An element of punning thus arose in the placement and choice of works in ‘Pop Art is …’. For example, the Hirst drug cabinet faced Claes Oldenburg’s gorgeous Soft Medicine Cabinet of 1966, while Douglas Gordon’s Self-Portrait of You and Me (Elvis Presley) (2006) appeared to continue the iconography of Peter Blake’s Shrine For Elvis (Black and White) (2003), placed a few metres away. But such sharing of imagery, in its turn, allowed the exhibition to ask a further question: today, in what feels to be the long fourth act of a seemingly endless condition of postmodernity (all styles served here), how might we re-see Pop-artistic responses to a new age, now 50 years old, of mass production and mass media?
What emerged from the evidence of ‘Pop Art is …’, in its at times audacious mingling of old and new, was Pop’s capacity both to anticipate the reflexive quotation and pre-mediation of Postmodernism and to uphold the unimpeachable glamour of Pop’s source material and founding achievements. In this the exhibition served as a reminder that even during its earliest years there was little shared intent between the artists drawn to Pop. The exuberance of first-generation Pop from London’s Royal College of Art, for instance, was at odds with the intellectualism and interest in Dada and Surrealism of Richard Hamilton.

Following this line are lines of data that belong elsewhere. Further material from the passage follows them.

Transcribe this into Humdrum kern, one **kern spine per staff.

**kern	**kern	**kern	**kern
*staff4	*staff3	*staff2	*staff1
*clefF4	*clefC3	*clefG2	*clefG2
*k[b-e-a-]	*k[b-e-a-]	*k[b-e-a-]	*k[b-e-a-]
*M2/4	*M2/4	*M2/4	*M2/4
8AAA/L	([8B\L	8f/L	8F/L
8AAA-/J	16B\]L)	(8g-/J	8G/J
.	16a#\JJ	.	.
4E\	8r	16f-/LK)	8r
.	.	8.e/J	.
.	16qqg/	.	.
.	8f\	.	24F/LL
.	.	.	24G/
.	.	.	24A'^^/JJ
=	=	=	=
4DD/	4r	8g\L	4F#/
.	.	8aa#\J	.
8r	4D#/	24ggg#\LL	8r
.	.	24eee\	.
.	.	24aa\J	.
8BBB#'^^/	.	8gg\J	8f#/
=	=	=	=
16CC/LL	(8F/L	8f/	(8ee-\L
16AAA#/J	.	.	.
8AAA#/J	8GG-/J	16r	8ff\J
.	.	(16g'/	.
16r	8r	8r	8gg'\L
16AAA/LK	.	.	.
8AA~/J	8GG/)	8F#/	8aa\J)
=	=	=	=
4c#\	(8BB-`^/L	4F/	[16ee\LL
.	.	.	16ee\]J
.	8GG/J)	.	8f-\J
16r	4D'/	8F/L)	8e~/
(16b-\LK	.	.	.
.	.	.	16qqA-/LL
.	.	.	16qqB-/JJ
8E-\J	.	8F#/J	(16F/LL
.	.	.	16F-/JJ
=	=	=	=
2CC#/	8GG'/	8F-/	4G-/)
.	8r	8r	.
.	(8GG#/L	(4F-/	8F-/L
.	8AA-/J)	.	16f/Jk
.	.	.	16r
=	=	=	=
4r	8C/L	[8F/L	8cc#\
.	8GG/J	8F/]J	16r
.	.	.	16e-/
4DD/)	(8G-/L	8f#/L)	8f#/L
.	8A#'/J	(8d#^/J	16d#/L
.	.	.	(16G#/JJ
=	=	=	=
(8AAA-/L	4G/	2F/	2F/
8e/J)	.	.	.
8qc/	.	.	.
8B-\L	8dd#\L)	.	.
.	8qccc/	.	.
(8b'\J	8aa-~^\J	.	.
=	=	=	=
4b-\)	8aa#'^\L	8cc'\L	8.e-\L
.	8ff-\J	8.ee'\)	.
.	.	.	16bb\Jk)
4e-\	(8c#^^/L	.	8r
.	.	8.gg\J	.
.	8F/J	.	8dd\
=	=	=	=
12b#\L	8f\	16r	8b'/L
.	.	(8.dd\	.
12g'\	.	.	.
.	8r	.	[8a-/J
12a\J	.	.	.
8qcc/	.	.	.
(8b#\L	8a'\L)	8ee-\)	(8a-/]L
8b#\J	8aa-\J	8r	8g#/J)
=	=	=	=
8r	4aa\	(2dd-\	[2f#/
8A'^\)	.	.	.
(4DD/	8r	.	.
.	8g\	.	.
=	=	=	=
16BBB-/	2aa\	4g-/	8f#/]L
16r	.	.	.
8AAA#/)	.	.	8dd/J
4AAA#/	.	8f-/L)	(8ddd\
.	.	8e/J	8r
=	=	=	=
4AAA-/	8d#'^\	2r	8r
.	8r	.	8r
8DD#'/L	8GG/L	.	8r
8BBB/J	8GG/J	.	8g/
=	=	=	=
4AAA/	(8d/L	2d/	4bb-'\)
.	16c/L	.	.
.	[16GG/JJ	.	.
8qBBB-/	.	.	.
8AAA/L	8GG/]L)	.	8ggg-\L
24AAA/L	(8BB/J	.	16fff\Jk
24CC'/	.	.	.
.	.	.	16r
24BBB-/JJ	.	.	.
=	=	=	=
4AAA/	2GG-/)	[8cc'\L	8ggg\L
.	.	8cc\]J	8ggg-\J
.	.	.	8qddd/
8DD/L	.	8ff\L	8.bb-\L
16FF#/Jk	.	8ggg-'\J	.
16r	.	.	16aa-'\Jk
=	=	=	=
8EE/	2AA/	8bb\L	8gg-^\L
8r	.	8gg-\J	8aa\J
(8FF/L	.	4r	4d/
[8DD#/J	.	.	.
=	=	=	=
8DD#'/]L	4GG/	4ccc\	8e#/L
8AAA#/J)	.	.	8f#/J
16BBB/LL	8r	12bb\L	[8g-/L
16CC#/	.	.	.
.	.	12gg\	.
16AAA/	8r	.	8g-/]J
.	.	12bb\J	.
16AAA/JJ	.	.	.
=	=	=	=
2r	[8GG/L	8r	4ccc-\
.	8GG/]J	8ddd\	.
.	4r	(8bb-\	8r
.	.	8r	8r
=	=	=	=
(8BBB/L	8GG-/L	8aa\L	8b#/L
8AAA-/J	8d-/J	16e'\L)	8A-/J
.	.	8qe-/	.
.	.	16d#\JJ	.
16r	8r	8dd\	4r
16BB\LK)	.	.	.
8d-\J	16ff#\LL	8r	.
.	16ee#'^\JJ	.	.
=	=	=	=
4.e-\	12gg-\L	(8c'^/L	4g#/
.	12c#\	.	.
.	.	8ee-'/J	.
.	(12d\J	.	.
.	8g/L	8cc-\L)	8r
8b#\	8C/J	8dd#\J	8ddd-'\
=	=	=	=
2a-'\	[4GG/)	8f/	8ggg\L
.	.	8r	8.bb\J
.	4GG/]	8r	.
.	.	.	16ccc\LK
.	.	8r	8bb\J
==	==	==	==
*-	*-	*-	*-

‘Pop Art is …’ was a show rooted entirely in the present; for if we now inhabit – as Warhol predicted as early as 1962 – a ‘total Pop world’, of product, celebrity, money, sex and technology, then the many intellectual and aesthetic pleasures of ‘Pop Art is …’ lay in their brilliant reassertion of Pop’s capacity to dazzle, questioning as it answers, and answering with more questions.